A rádio tem a sorte de ter um estudioso como o professor Rogério Santos. Entre várias obras publicadas, artigos e comunicações diversas, tem HISTÓRIA DA RÁDIO EM PORTUGAL, em https://radio.hypotheses.org/.

Aconselho, a quem gosta de rádio, a passar pelo site. Lá se conta muita coisa interessante. Deparei-me com a “Micas Eletromecânica”, figura que conheci pessoalmente e cuja fama gerava invejas e maledicência. O Professor Rogério Santos, com base numa carta depositada na Torre do Tombo, conta a história que aqui se reproduz.

Rogério Santos
Doctor of Philosophy

“Lover Come Back to Me foi traduzido por Amor Salta para as Minhas Costas. A Micas Eletromecânica não deixava por mãos alheias uma mais que boa tradução! O problema maior era quando dizia ládi em referência a uma senhora, pois havia sempre uns ouvidos sensíveis. Do relato sobre a intervenção da locutora, ficou ainda a resposta torta do dono da rádio. A Micas Eletromecânica gostava de ir para o estúdio de avental e de chinelos, diziam os críticos. Ela era a verdadeira super-mulher, dividida entre dona de casa e radialista. Isto tudo se passaria no já longínquo novembro de 1945. De todos os modos, simpatizo com a tradução. Andar às costas de alguém é tão polissémico e a permitir diversas interpretações para um psicanalista.”
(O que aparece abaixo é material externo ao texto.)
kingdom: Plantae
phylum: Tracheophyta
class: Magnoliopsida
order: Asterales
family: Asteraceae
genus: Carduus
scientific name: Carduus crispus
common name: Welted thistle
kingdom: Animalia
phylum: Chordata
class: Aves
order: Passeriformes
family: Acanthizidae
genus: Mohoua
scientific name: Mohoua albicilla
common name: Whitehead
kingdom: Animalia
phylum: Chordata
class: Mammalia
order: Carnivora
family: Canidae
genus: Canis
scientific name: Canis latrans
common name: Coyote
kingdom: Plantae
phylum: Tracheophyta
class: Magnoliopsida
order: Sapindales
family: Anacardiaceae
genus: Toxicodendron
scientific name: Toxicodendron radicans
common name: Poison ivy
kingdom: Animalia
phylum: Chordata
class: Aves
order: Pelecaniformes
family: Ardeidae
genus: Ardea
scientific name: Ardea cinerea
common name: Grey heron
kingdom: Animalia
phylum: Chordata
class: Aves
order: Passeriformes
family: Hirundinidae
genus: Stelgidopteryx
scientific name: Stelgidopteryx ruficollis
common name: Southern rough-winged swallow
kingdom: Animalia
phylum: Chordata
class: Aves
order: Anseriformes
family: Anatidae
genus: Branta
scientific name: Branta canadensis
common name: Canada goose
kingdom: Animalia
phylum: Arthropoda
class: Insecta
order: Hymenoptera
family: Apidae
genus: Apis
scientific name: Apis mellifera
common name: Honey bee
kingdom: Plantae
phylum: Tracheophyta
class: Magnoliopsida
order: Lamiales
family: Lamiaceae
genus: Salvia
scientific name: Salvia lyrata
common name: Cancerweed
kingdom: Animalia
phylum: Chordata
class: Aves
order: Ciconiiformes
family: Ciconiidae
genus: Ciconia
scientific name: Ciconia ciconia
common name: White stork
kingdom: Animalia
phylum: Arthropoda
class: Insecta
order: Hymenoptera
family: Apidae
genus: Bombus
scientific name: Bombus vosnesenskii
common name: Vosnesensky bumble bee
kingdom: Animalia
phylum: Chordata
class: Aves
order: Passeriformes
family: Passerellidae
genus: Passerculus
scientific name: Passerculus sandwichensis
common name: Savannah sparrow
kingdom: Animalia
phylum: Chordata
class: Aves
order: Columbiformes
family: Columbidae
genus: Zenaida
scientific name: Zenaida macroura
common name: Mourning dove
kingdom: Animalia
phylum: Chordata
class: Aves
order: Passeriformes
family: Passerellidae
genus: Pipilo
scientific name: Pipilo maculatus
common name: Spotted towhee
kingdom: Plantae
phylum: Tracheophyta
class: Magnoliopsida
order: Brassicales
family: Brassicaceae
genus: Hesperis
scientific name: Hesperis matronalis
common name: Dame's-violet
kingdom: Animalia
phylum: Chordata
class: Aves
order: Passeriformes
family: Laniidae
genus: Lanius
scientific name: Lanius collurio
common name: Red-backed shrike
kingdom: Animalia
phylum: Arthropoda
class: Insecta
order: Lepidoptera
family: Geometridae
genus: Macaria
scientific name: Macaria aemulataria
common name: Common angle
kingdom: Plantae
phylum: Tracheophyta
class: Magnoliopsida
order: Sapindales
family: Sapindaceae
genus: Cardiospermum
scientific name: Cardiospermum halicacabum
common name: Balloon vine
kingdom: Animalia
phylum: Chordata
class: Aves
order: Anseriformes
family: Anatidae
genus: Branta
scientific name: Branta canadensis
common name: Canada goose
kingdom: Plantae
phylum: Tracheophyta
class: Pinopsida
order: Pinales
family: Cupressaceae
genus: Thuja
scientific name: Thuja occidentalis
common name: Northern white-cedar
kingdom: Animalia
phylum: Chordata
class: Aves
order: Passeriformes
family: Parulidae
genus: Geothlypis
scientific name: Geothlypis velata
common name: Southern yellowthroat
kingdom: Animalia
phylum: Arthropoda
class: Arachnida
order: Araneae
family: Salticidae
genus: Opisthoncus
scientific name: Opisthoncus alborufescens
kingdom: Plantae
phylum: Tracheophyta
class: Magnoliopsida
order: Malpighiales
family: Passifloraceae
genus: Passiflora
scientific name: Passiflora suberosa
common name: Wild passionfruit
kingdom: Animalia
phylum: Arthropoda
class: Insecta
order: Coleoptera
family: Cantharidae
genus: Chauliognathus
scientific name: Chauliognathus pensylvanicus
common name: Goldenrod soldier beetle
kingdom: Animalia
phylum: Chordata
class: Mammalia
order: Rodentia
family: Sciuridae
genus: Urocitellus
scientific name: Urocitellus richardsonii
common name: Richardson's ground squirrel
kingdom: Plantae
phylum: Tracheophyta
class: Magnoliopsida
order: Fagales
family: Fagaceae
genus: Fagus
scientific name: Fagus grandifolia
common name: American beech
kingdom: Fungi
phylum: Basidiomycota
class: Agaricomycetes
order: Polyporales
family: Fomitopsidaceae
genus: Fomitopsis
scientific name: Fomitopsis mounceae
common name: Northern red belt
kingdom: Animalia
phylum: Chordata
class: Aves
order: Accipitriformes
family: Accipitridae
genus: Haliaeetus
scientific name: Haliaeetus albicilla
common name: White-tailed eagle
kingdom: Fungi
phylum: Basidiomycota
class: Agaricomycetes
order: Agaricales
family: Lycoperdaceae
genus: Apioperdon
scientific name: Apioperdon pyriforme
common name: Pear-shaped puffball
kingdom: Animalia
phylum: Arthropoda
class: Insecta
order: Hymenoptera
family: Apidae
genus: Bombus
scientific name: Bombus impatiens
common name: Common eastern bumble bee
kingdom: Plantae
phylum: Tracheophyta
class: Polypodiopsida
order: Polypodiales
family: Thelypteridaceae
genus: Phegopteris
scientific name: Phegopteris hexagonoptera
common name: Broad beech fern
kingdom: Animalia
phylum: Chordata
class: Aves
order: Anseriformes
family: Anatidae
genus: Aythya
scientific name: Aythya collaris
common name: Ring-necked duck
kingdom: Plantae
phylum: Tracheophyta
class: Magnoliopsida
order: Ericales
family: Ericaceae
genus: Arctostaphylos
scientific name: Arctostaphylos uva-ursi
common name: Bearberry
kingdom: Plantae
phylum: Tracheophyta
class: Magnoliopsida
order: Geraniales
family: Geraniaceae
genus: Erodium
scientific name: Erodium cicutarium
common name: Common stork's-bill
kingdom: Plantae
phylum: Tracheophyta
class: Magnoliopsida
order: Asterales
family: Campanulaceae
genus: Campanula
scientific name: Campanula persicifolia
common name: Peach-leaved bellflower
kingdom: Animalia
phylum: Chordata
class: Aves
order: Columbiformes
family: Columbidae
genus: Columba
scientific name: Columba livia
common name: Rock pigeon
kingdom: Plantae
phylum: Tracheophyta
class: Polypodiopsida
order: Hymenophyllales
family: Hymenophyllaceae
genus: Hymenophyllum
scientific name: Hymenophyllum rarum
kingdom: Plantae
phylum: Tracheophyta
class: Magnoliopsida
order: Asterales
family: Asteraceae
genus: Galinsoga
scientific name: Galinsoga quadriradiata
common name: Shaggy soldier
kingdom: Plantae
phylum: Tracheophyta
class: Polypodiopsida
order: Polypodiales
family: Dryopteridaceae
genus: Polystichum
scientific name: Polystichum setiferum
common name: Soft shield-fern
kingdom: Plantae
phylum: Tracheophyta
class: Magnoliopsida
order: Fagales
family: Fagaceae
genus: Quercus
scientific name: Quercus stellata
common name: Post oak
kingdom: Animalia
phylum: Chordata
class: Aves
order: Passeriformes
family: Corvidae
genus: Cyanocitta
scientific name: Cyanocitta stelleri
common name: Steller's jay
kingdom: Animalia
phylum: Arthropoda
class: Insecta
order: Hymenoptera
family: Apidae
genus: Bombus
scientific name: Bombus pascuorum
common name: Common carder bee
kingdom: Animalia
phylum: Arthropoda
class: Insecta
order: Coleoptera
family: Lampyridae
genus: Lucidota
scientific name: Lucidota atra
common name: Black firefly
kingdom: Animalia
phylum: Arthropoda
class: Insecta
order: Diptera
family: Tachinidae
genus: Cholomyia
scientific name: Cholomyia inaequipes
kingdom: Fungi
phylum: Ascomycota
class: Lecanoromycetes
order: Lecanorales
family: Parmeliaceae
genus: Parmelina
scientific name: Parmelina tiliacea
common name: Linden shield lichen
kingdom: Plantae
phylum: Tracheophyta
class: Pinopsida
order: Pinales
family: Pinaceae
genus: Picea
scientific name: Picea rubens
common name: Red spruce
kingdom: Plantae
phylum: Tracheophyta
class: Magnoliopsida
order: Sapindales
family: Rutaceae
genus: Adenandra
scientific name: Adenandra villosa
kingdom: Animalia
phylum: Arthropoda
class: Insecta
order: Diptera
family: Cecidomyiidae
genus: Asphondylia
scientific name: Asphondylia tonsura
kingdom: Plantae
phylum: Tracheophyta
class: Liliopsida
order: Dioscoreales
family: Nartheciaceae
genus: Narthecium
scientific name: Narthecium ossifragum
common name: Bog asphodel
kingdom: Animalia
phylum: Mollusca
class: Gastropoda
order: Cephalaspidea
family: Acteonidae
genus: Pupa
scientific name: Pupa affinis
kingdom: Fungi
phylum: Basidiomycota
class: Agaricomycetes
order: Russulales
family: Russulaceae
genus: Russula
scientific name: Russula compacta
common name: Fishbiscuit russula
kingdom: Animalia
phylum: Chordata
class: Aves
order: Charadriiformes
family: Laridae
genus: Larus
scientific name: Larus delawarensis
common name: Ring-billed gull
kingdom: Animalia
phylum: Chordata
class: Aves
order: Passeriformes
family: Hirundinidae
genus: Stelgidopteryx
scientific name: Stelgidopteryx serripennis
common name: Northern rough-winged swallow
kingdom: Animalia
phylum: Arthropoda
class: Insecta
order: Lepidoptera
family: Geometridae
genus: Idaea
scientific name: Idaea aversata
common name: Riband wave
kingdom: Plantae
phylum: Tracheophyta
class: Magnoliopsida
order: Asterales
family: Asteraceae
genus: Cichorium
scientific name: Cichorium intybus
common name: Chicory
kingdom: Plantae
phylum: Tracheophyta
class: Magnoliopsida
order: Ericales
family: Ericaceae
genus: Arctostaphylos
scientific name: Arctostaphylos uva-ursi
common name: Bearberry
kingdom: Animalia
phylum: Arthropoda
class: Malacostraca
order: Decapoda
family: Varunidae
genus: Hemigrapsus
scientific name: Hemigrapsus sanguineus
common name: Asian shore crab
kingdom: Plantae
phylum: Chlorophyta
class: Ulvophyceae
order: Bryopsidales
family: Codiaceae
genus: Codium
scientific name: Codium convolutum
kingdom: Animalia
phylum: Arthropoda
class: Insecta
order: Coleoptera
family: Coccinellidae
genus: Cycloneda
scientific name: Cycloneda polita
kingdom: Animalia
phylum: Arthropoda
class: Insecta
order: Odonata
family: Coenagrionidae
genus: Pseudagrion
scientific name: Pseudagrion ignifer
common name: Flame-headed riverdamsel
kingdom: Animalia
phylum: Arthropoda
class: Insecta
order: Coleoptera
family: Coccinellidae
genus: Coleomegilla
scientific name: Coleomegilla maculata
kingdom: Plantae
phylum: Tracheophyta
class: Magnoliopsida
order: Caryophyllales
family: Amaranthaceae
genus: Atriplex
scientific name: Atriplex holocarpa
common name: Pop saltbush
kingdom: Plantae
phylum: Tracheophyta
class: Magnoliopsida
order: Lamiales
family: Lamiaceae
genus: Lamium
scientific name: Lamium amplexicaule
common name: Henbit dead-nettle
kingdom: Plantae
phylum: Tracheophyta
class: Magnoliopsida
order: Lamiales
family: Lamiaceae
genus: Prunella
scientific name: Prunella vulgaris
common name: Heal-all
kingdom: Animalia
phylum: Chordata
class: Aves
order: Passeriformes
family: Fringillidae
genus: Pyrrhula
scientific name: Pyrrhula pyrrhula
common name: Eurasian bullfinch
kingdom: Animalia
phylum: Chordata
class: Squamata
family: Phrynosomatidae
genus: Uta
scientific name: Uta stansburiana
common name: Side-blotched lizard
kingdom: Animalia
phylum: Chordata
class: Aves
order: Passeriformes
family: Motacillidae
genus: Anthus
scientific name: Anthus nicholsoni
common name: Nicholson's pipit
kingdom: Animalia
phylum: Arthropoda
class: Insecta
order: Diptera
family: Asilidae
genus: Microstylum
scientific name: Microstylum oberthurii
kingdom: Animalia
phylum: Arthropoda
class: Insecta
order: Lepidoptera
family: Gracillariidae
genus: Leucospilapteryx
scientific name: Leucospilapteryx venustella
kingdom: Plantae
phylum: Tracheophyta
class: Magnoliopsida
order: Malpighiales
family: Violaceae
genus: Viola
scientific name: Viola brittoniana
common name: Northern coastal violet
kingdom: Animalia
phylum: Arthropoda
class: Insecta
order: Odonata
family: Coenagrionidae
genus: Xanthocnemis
O Electro-Mecânico ficava na rua de Santa Catarina, por cima da confeitaria Atlântida. Lembro-me do cheiro a bolos que pairava naquele primeiro andar onde conheci a Liliana de Abreu, a Maria do Carmo, o Álvaro Pacheco e o Alfredo Alvela, mais tarde, meus colegas no Rádio Clube Português. Júlio Guimarães, Fernando Gonçalves, António Batista, Henrique Geração, Aníbal Barroso frequentavam, mais ou menos assiduamente, os estúdios sempre em renovação.  Manuel Moreira foi dos primeiros a comprar equipamento Ampex, de qualidade top em material de gravação de som.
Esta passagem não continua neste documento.